Greene struck back at McConnell on Twitter, saying: “The real cancer for the Republican Party is weak Republicans who only know how to lose gracefully.”

She earlier warned Democrats that Republicans could remove them from committee positions if they win control of the House in 2022 elections.

FILE PHOTO: U.S. Rep. Marjorie Taylor Greene (R-GA) wears a “Trump Won” face mask as she arrives on the floor of the House to take her oath of office as a newly elected member of the 117th House of Representatives in Washington, U.S., January 3, 2021. REUTERS/Erin Scott

“And we will regain the majority, make no mistake about that,” she wrote on Twitter.

“We can’t stop her from speaking,” Wasserman Schultz told an online news conference with two other Democrats, Representatives Ted Deutch and Jahana Hayes. “What we can do though, is essentially render her nearly powerless. That’s what the intent of this resolution is.”

Wasserman Schultz’s approach would require a simple majority vote to pass the House, where Democrats hold 221 seats to Republicans’ 211. That makes the measure far easier to pass then a separate effort, circulated by Democratic Representative Jimmy Gomez, to expel Greene, which would require a two-thirds vote to pass.

FALSE CLAIMS

Greene has supported false online claims that school shootings were staged, including the 2012 killings at Sandy Hook Elementary School in Newtown, Connecticut, and the 2018 massacre at Marjory Stoneman Douglas High School in Parkland, Florida.

CNN reported last week that Greene in online posts before running for office expressed support for executing Democrats, including House Speaker Nancy Pelosi.

“If you cannot acknowledge basic truths, that 26 children and adults were murdered in Sandy Hook Elementary School, and 17 more were mercilessly slain in Parkland High School, then you cannot be trusted to make education and budget policy,” said Wasserman Schultz, who represents a Florida district next door to the district where Parkland is located.

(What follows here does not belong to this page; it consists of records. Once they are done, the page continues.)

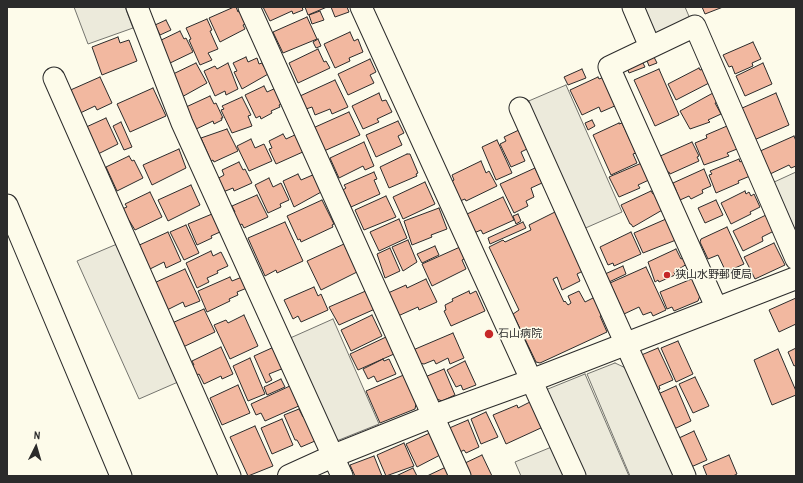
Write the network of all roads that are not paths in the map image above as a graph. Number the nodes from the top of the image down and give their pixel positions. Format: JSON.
{"nodes":[{"id":1,"x":137,"y":7,"type":"edge"},
{"id":2,"x":249,"y":7,"type":"edge"},
{"id":3,"x":361,"y":7,"type":"edge"},
{"id":4,"x":633,"y":7,"type":"edge"},
{"id":5,"x":650,"y":47,"type":"junction"},
{"id":6,"x":54,"y":78,"type":"dead end"},
{"id":7,"x":520,"y":108,"type":"dead end"},
{"id":8,"x":7,"y":205,"type":"edge"},
{"id":9,"x":796,"y":259,"type":"edge"},
{"id":10,"x":796,"y":278,"type":"edge"},
{"id":11,"x":717,"y":309,"type":"junction"},
{"id":12,"x":626,"y":344,"type":"junction"},
{"id":13,"x":530,"y":381,"type":"junction"},
{"id":14,"x":433,"y":416,"type":"junction"},
{"id":15,"x":334,"y":456,"type":"junction"},
{"id":16,"x":121,"y":476,"type":"edge"},
{"id":17,"x":230,"y":476,"type":"edge"},
{"id":18,"x":289,"y":476,"type":"edge"},
{"id":19,"x":342,"y":476,"type":"edge"},
{"id":20,"x":460,"y":476,"type":"edge"},
{"id":21,"x":574,"y":476,"type":"edge"},
{"id":22,"x":685,"y":476,"type":"edge"}],
"edges":[{"from":1,"to":15,"type":"street"},
{"from":2,"to":14,"type":"street"},
{"from":3,"to":13,"type":"street"},
{"from":4,"to":5,"type":"street"},
{"from":5,"to":9,"type":"street"},
{"from":5,"to":11,"type":"street"},
{"from":6,"to":17,"type":"street"},
{"from":7,"to":12,"type":"street"},
{"from":8,"to":16,"type":"street"},
{"from":10,"to":11,"type":"street"},
{"from":11,"to":12,"type":"street"},
{"from":12,"to":13,"type":"street"},
{"from":12,"to":22,"type":"street"},
{"from":13,"to":14,"type":"street"},
{"from":13,"to":21,"type":"street"},
{"from":14,"to":15,"type":"street"},
{"from":14,"to":20,"type":"street"},
{"from":15,"to":18,"type":"street"},
{"from":15,"to":19,"type":"street"}]}
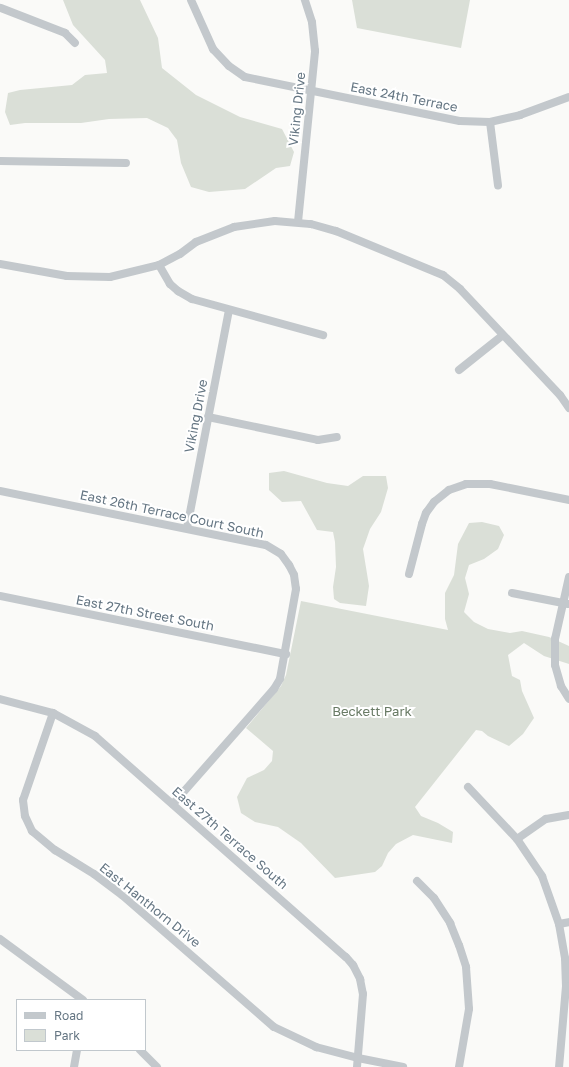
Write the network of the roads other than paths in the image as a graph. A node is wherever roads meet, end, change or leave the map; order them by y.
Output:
1 (191, 0) edge
2 (305, 0) edge
3 (2, 6) edge
4 (75, 43) dead end
5 (312, 92) junction
6 (569, 97) edge
7 (490, 122) junction
8 (0, 161) edge
9 (126, 164) dead end
10 (498, 185) dead end
11 (298, 222) junction
12 (0, 264) edge
13 (159, 265) junction
14 (229, 310) junction
15 (323, 335) dead end
16 (503, 335) junction
17 (459, 370) dead end
18 (569, 408) edge
19 (208, 417) junction
20 (337, 437) dead end
21 (0, 491) edge
22 (569, 500) edge
23 (187, 528) junction
24 (409, 574) dead end
25 (569, 577) edge
26 (512, 593) dead end
27 (0, 596) edge
28 (566, 604) edge
29 (286, 654) junction
30 (569, 698) edge
31 (0, 699) edge
32 (53, 713) junction
33 (468, 787) dead end
34 (173, 804) junction
35 (569, 815) edge
36 (517, 839) junction
37 (417, 881) dead end
38 (569, 922) edge
39 (559, 924) junction
40 (0, 939) edge
41 (82, 999) edge
42 (567, 1014) edge
43 (77, 1051) edge
44 (141, 1051) edge
45 (358, 1058) junction
46 (74, 1067) edge
47 (157, 1067) edge
48 (357, 1067) edge
49 (403, 1067) edge
50 (459, 1067) edge
51 (559, 1067) edge

1 - 5 street, East 24th Terrace
2 - 5 street, Viking Drive
3 - 4 street
5 - 7 street, East 24th Terrace
5 - 11 street, Viking Drive
6 - 7 street, East 24th Terrace
7 - 10 street
8 - 9 street
11 - 13 street
11 - 16 street
12 - 13 street
13 - 14 street
14 - 15 street
14 - 19 street, Viking Drive
16 - 17 street
16 - 18 street
19 - 20 street
19 - 23 street, Viking Drive
21 - 23 street, East 26th Terrace Court South
22 - 24 street
23 - 29 street, East 26th Terrace Court South
25 - 28 street
26 - 28 street
27 - 29 street, East 27th Street South
28 - 30 street
29 - 34 street, East 26th Terrace Court South
31 - 32 street, East 27th Terrace South
32 - 34 street, East 27th Terrace South
32 - 45 street, East Hanthorn Drive
33 - 36 street
34 - 45 street, East 27th Terrace South
35 - 36 street
36 - 39 street
37 - 50 street
38 - 39 street
39 - 42 street
40 - 41 street
42 - 51 street
43 - 46 street
44 - 47 street
45 - 48 street, East 27th Terrace South
45 - 49 street, East Hanthorn Drive

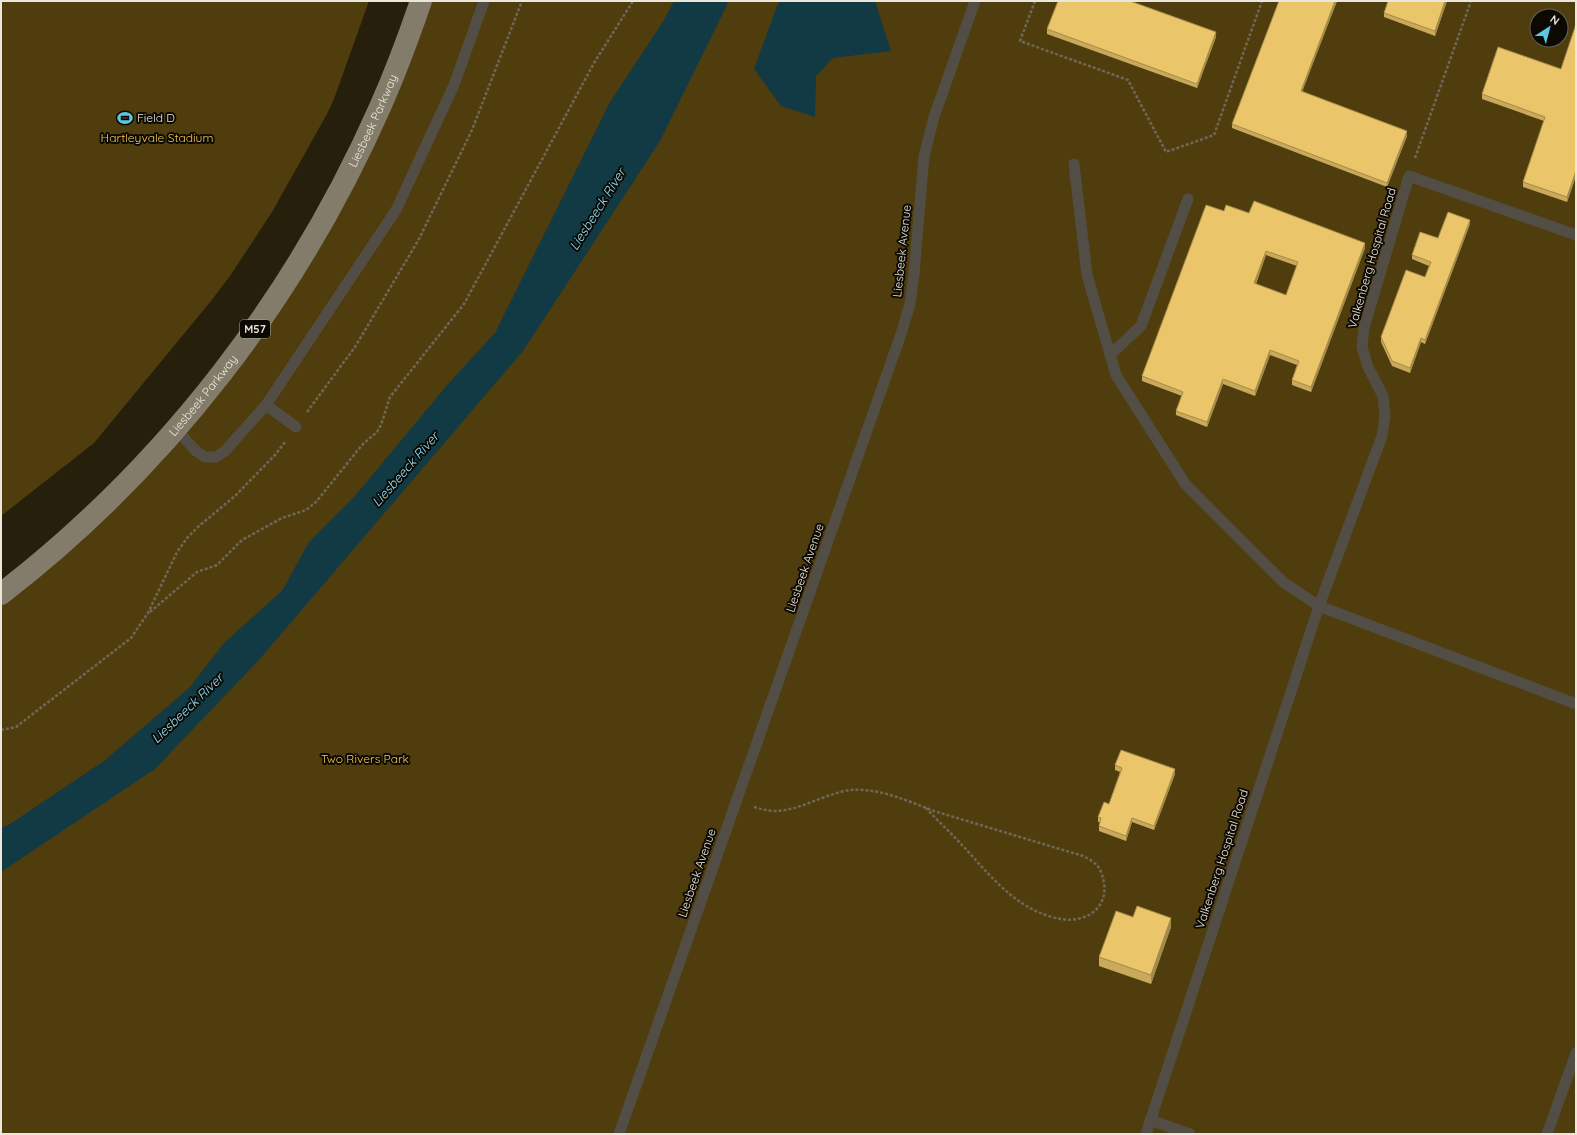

Greene appeared to try to backtrack on Monday on some of her previous online comments, telling an interviewer that school shootings were “terrible” but that they did not have to happen if there could be a “good guy” at a school with a gun to protect students.

“These are not red-flag incidences, they are not fake and it’s terrible, the loss that these families go through,” Greene told One American News Network (OAN). “And it doesn’t have to happen if we would protect our children properly.”

The House Rules Committee set a hearing on the Democratic measure for Wednesday, indicating it could be on the floor of the chamber for a vote later in the week.

“It is my hope and expectation that Republicans will do the right thing and hold Rep. Greene accountable, and we will not need to consider this resolution,” House Majority Leader Steny Hoyer said in a comment emailed to Reuters. “But we are prepared to do so if necessary.”